On a side note, there are strict versions of the foldl functions, that with a '. Why'd you need these? Haskell is lazy by default which can mean you build up a great big thunk (a pending calculation). This can be bad (for example, increased space requirements). By making a strict version you evaluate the values as they becomes available. This stops the huge think building up and can be more efficient. There's a good discussion of this here. foldr doesn't have a corresponding strict version, and looking at the expansion it's easy to see why - there's nothing to be lazy with as the first value you can evaluate is right at the end of the list!

unfoldr is an interesting function.
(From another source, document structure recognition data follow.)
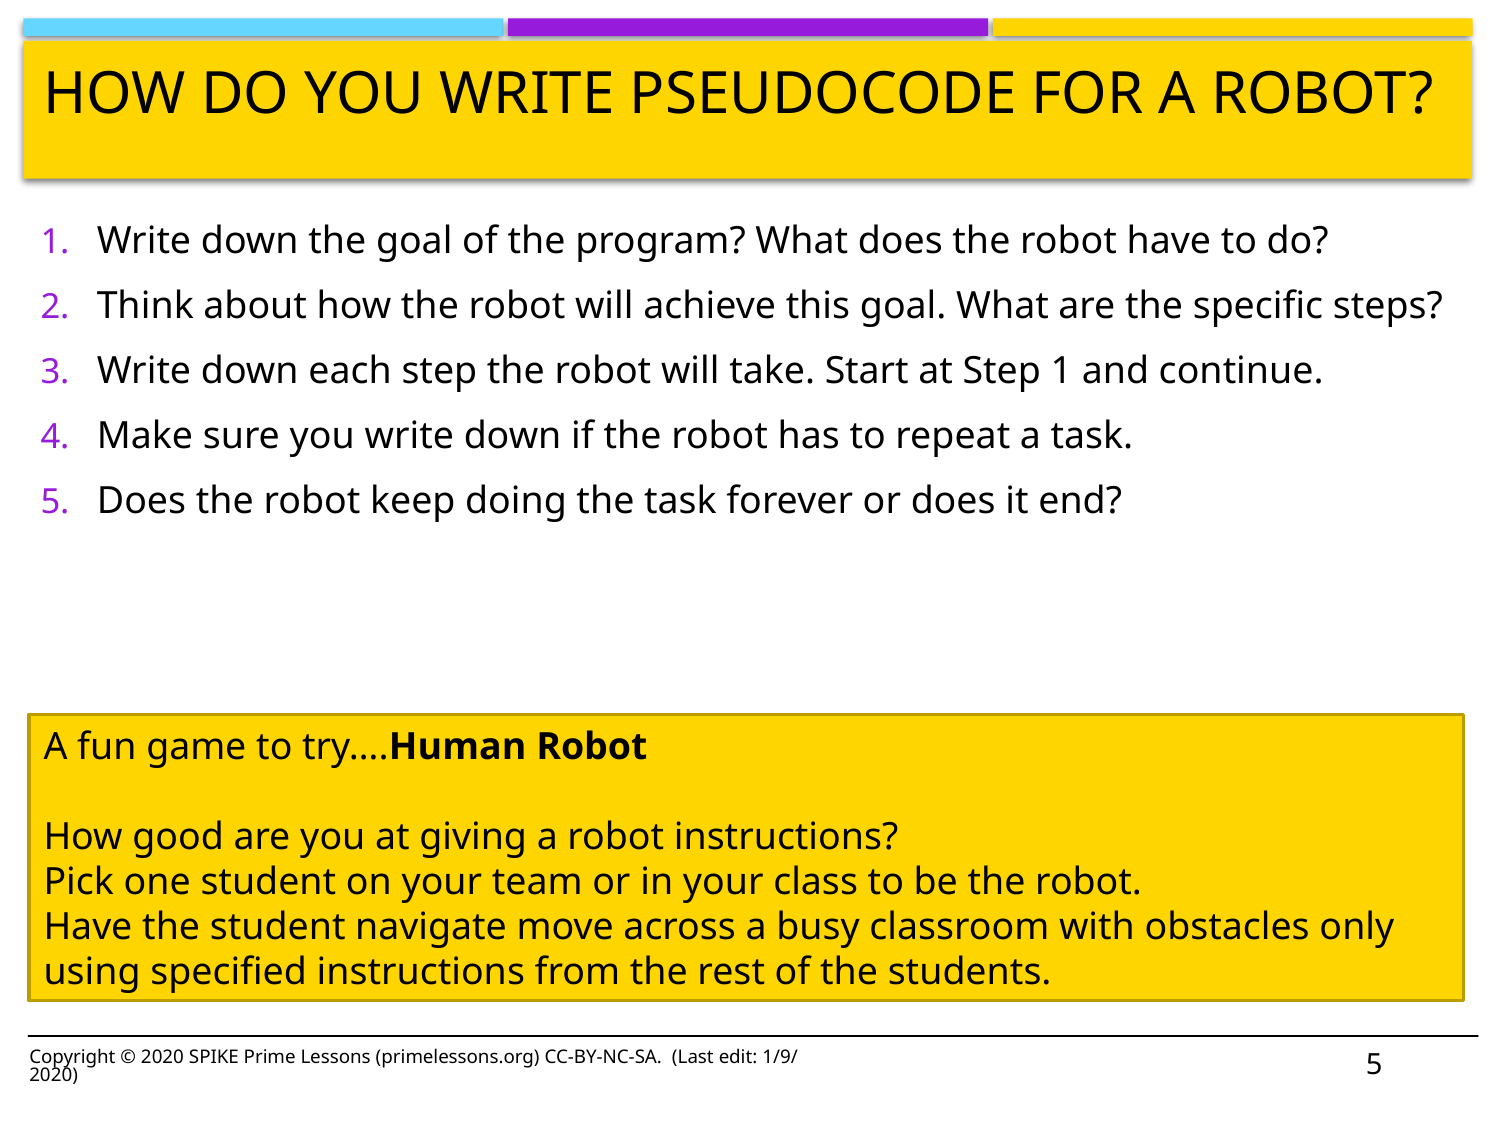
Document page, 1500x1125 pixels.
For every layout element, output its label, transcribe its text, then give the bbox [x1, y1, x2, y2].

slide_number 5 [1351, 1037, 1478, 1098]
title How do you write pseudocode for a robot? [28, 48, 1464, 172]
text_box A fun game to try….Human Robot How good are you at giving a robot instructions? Pick one student on your team or in your class to be the robot. Have the student navigate move across a busy classroom with obstacles only using specified instructions from the rest of the students. [27, 713, 1465, 1002]
footer Copyright © 2020 SPIKE Prime Lessons (primelessons.org) CC-BY-NC-SA. (Last edit: 1/9/2020) [14, 1036, 814, 1097]
list Write down the goal of the program? What does the robot have to do? Think about how the robot will achieve this goal. What are the specific steps? Write down each step the robot will take. Start at Step 1 and continue. Make sure you write down if the robot has to repeat a task. Does the robot keep doing the task forever or does it end? [25, 208, 1475, 637]
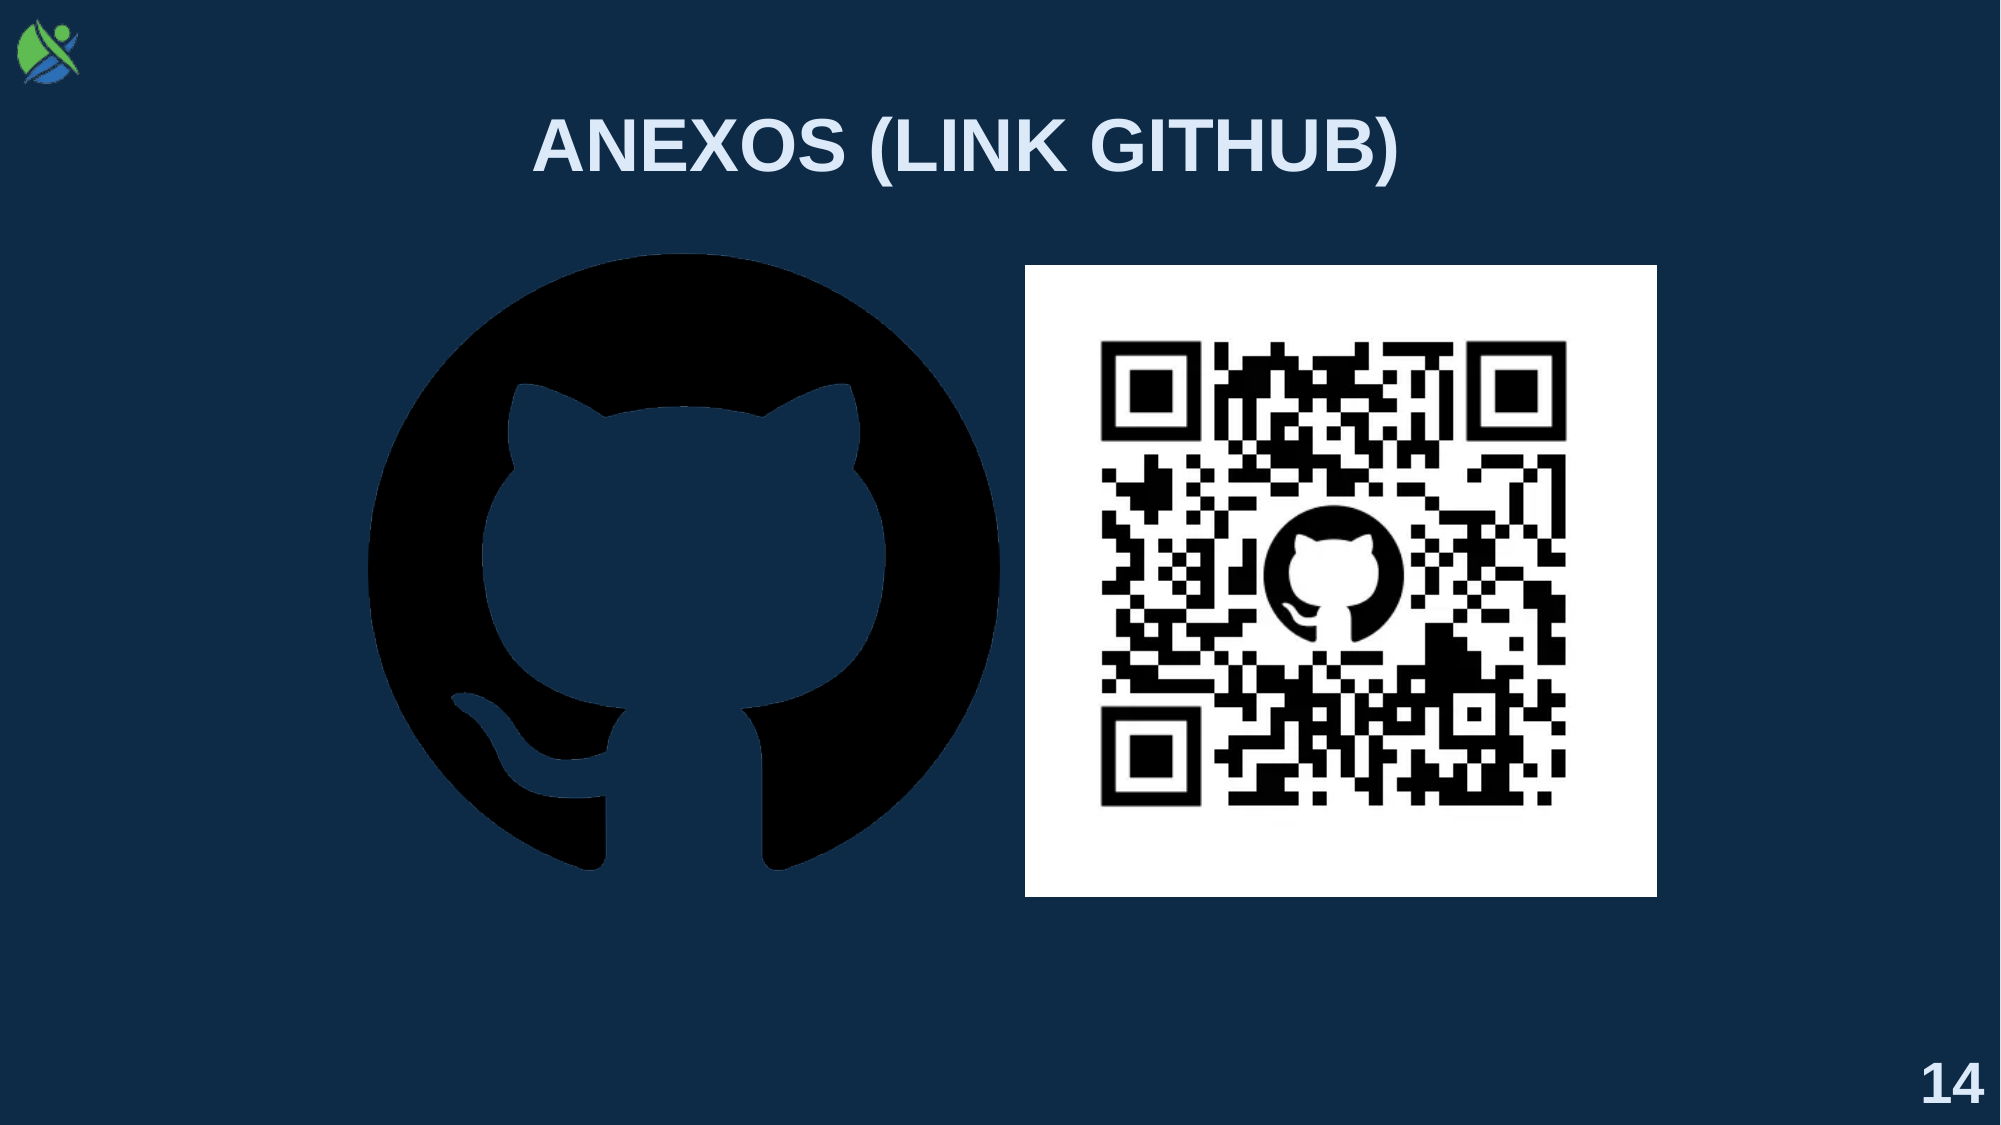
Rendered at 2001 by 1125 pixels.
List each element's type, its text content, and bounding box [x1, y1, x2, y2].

picture [368, 246, 1001, 879]
slide_number 14 [1913, 1048, 1992, 1125]
title ANEXOS (LINK GITHUB) [529, 93, 1454, 284]
picture [1024, 265, 1657, 898]
picture [0, 0, 205, 91]
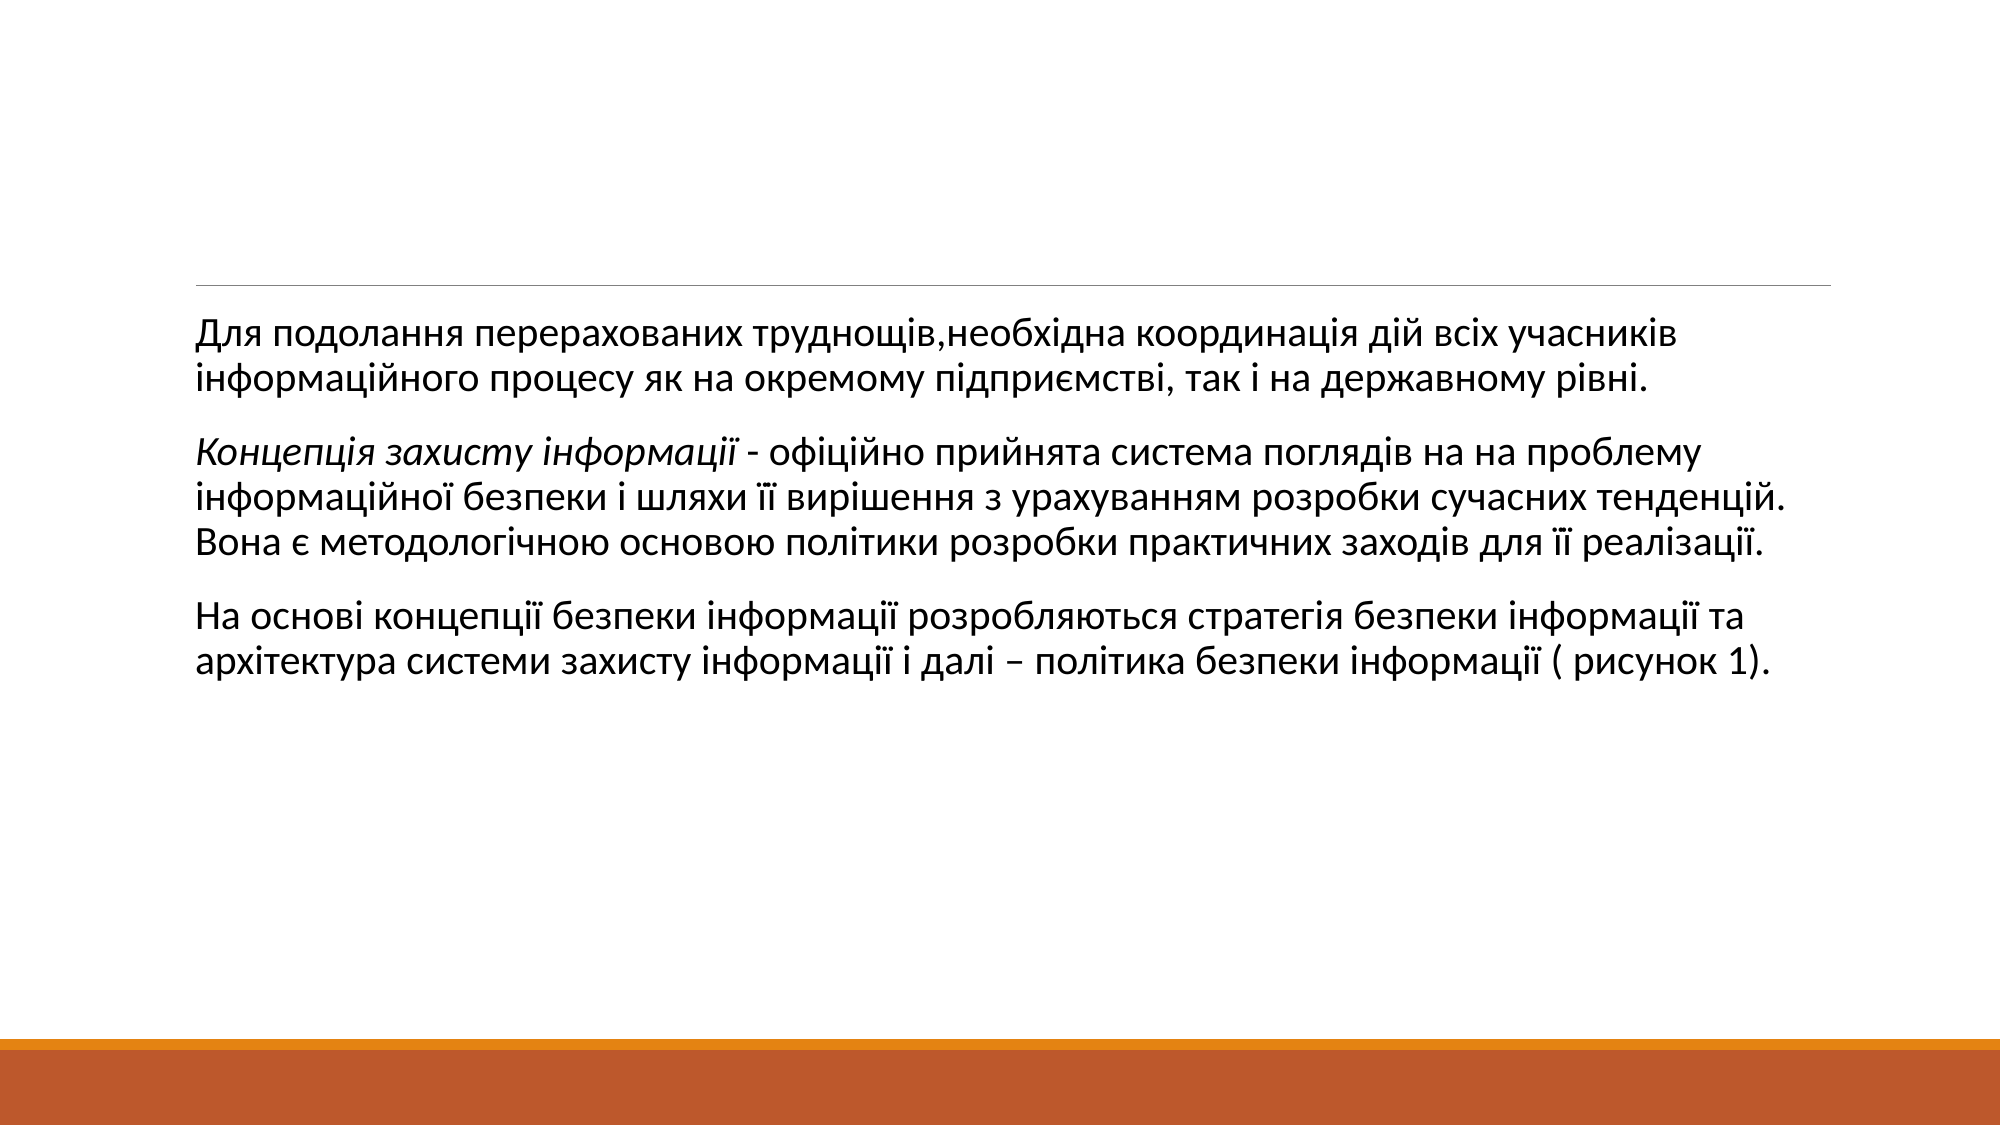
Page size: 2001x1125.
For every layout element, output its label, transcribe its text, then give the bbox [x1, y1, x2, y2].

list Для подолання перерахованих труднощів,необхідна координація дій всіх учасників інформаційного процесу як на окремому підприємстві, так і на державному рівні. Концепція захисту інформації - офіційно прийнята система поглядів на на проблему інформаційної безпеки і шляхи її вирішення з урахуванням розробки сучасних тенденцій. Вона є методологічною основою політики розробки практичних заходів для її реалізації. На основі концепції безпеки інформації розробляються стратегія безпеки інформації та архітектура системи захисту інформації і далі – політика безпеки інформації ( рисунок 1). [180, 302, 1830, 963]
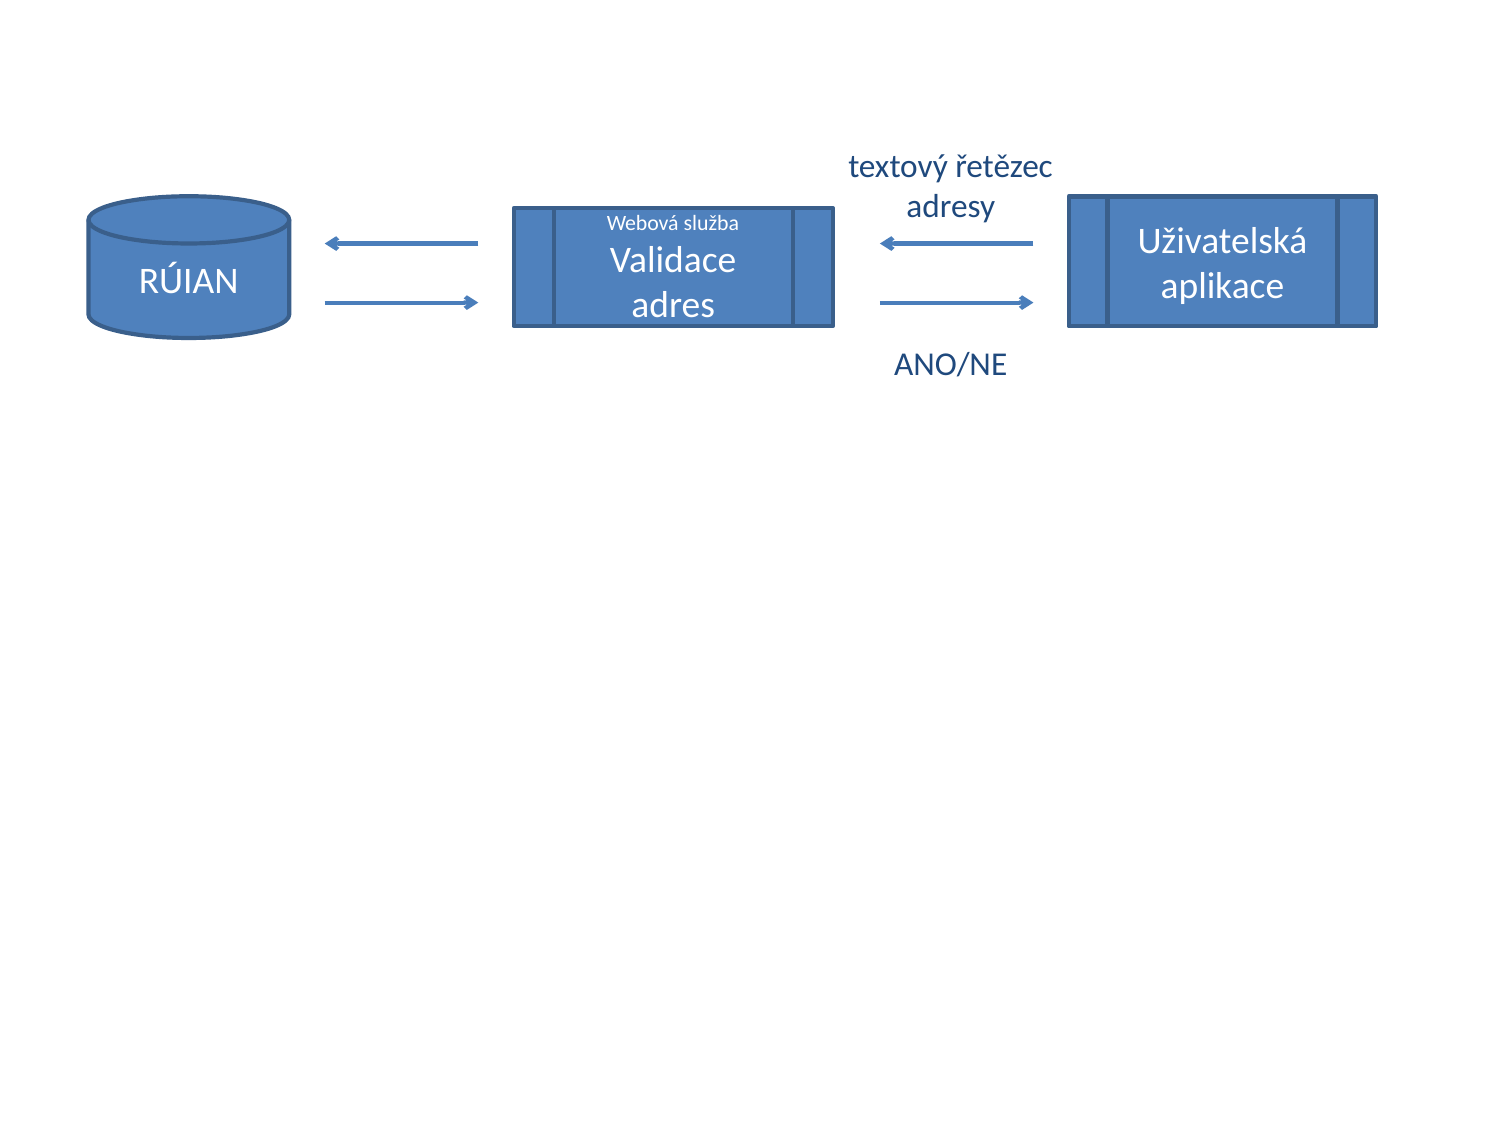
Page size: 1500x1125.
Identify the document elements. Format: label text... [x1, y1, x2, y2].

text_box textový řetězec adresy [831, 147, 1071, 222]
text_box RÚIAN [86, 194, 292, 341]
text_box Uživatelská aplikace [1067, 194, 1378, 328]
text_box Webová služba Validace adres [512, 206, 835, 328]
text_box ANO/NE [831, 324, 1071, 399]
It can be considered the opposite of foldr as it is used to build up a list from a seed value. The first argument is a function that returns Nothing if it's finished or Just (a,b) otherwise. a is prepended to the list, and b is used as the next element. For example we can generate the Fibonacci sequence:


fibonacci :: [Integer]
fibonacci = unfoldr (\[a,b] -> Just(a+b,[b,b+a])) [0,1]

Prelude> take 10 fibonacci
[1,2,3,5,8,13,21,34,55,89]


iterate can be written as iterate f == unfoldr (\x -> Just (x, f x)). Another paper to add to the reading list is "The under appreciated unfold".

take and drop are functions for getting prefixes and suffixes of (potentially) infinite lists. splitAt does both at the same time, returning a tuple (take n xs, drop n xs). takeWhile and dropWhile take or drop errors whilst some predicate holds. Putting these together we can write a function groupN which groups elements into sublists of size N.


groupN :: [a] -> Int -> [[a]]
groupN [] _ = []
groupN xs n = a : groupN b n where
(a,b) = splitAt n xs

Prelude> groupN [1..7] 2
[[1,2],[3,4],[5,6],[7]]


The Haskell list library is very complete and there's definitely some new ideas for me to absorb there. In particular, understanding unfoldr and folding in more detail seems to be an important thing to do!